**What to do**
Please output all of the entries exactly and omit any images they hold.

**Extracted page text data**
[Start of Attachment]

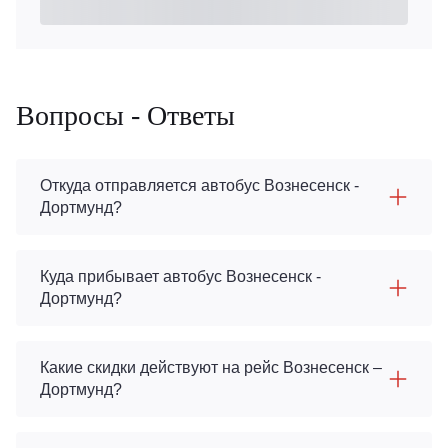
Вопросы - Ответы
Откуда отправляется автобус Вознесенск -
Дортмунд?
Куда прибывает автобус Вознесенск -
Дортмунд?
Какие скидки действуют на рейс Вознесенск –
Дортмунд?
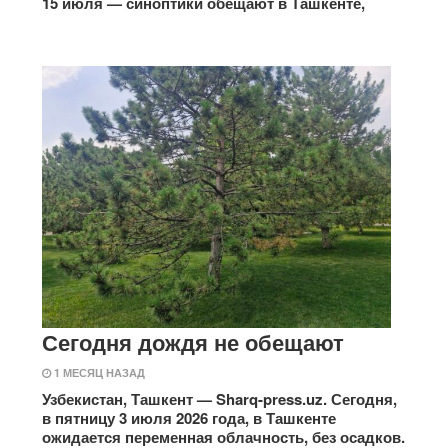
15 июля — синоптики обещают в Ташкенте,
Сегодня дождя не обещают
1 МЕСЯЦ НАЗАД
Узбекистан, Ташкент — Sharq-press.uz. Сегодня,
в пятницу 3 июля 2026 года, в Ташкенте
ожидается переменная облачность, без осадков.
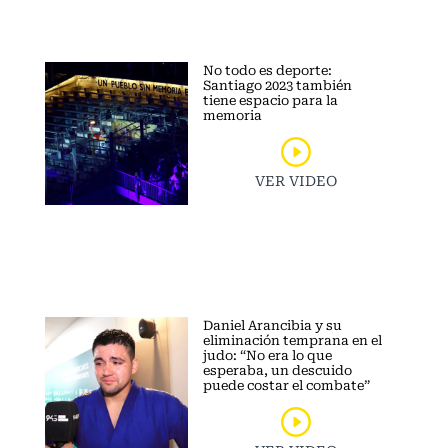
No todo es deporte:
Santiago 2023 también
tiene espacio para la
memoria
VER VIDEO
Daniel Arancibia y su
eliminación temprana en el
judo: “No era lo que
esperaba, un descuido
puede costar el combate”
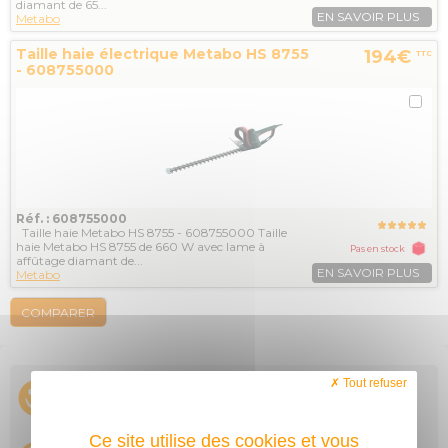
diamant de 65...
EN SAVOIR PLUS
Metabo
Taille haie électrique Metabo HS 8755
194€
TTC
- 608755000
Réf. : 608755000
Taille haie Metabo HS 8755 - 608755000 Taille
haie Metabo HS 8755 de 660 W avec lame à
Pas en stock
affûtage diamant de...
EN SAVOIR PLUS
Metabo
COMPARER
Tout refuser
Ce site utilise des cookies et vous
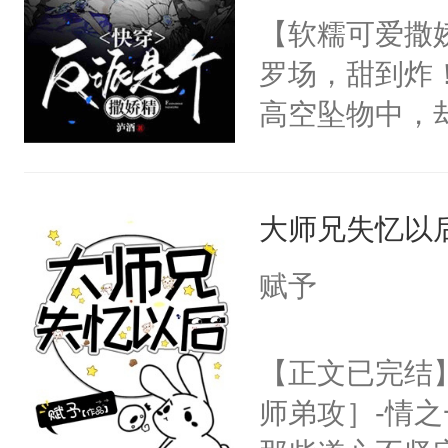
前，抬手摸了
【软糯可爱撒娇
句：“魂淡！”元
罗场，甜到炸！
血：可爱，想
高空坠物中，
阴恻恻的看着
要成为一个优
招惹我的，你
主称霸位面！
点头：“你自
大师兄失忆以
在一起！”温
谁！”反正有
的矜贵男人，
赋予
打工的！小世
别人在一起，
码，泪水还没
的细腰眼角阴
【正文已完结
了！尼玛！到
到我干你了。
师弟攻］-情
将自己的计划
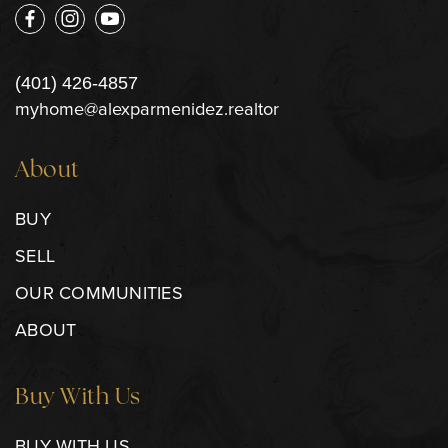
(401) 426-4857
myhome@alexparmenidez.realtor
About
BUY
SELL
OUR COMMUNITIES
ABOUT
Buy With Us
BUY WITH US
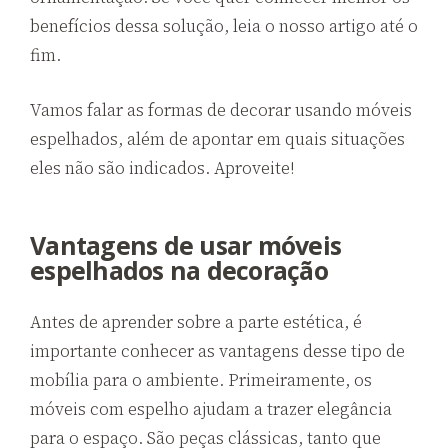
benefícios dessa solução, leia o nosso artigo até o
fim.
Vamos falar as formas de decorar usando móveis
espelhados, além de apontar em quais situações
eles não são indicados. Aproveite!
Vantagens de usar móveis
espelhados na decoração
Antes de aprender sobre a parte estética, é
importante conhecer as vantagens desse tipo de
mobília para o ambiente. Primeiramente, os
móveis com espelho ajudam a trazer elegância
para o espaço. São peças clássicas, tanto que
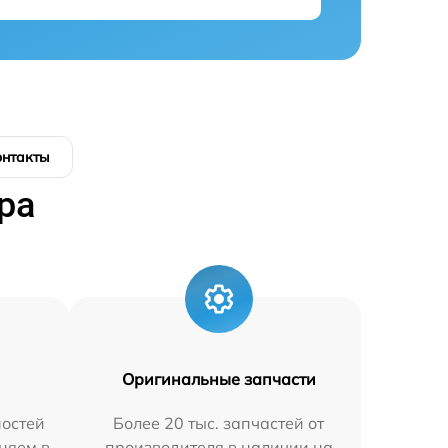
онтакты
ра
Оригинальные запчасти
остей
Более 20 тыс. запчастей от
няем в
производителя в наличии на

[End of Attachment]

**Written response**
Вопросы - Ответы
Откуда отправляется автобус Вознесенск -
Дортмунд?
Куда прибывает автобус Вознесенск -
Дортмунд?
Какие скидки действуют на рейс Вознесенск –
Дортмунд?
15 июля — синоптики обещают в Ташкенте,
Сегодня дождя не обещают
1 МЕСЯЦ НАЗАД
Узбекистан, Ташкент — Sharq-press.uz. Сегодня,
в пятницу 3 июля 2026 года, в Ташкенте
ожидается переменная облачность, без осадков.
No todo es deporte:
Santiago 2023 también
tiene espacio para la
memoria
VER VIDEO
Daniel Arancibia y su
eliminación temprana en el
judo: “No era lo que
esperaba, un descuido
puede costar el combate”
diamant de 65...
EN SAVOIR PLUS
Metabo
Taille haie électrique Metabo HS 8755
194€
TTC
- 608755000
Réf. : 608755000
Taille haie Metabo HS 8755 - 608755000 Taille
haie Metabo HS 8755 de 660 W avec lame à
Pas en stock
affûtage diamant de...
EN SAVOIR PLUS
Metabo
COMPARER
Tout refuser
Ce site utilise des cookies et vous
前，抬手摸了
【软糯可爱撒娇
句：“魂淡！”元
罗场，甜到炸！
血：可爱，想
高空坠物中，
阴恻恻的看着
要成为一个优
招惹我的，你
主称霸位面！
点头：“你自
大师兄失忆以
在一起！”温
谁！”反正有
的矜贵男人，
赋予
打工的！小世
别人在一起，
码，泪水还没
的细腰眼角阴
【正文已完结
了！尼玛！到
到我干你了。
师弟攻］-情
将自己的计划
(401) 426-4857
myhome@alexparmenidez.realtor
About
BUY
SELL
OUR COMMUNITIES
ABOUT
Buy With Us
BUY WITH US
benefícios dessa solução, leia o nosso artigo até o
fim.
Vamos falar as formas de decorar usando móveis
espelhados, além de apontar em quais situações
eles não são indicados. Aproveite!
Vantagens de usar móveis
espelhados na decoração
Antes de aprender sobre a parte estética, é
importante conhecer as vantagens desse tipo de
mobília para o ambiente. Primeiramente, os
móveis com espelho ajudam a trazer elegância
para o espaço. São peças clássicas, tanto que
онтакты
ра
Оригинальные запчасти
остей
Более 20 тыс. запчастей от
няем в
производителя в наличии на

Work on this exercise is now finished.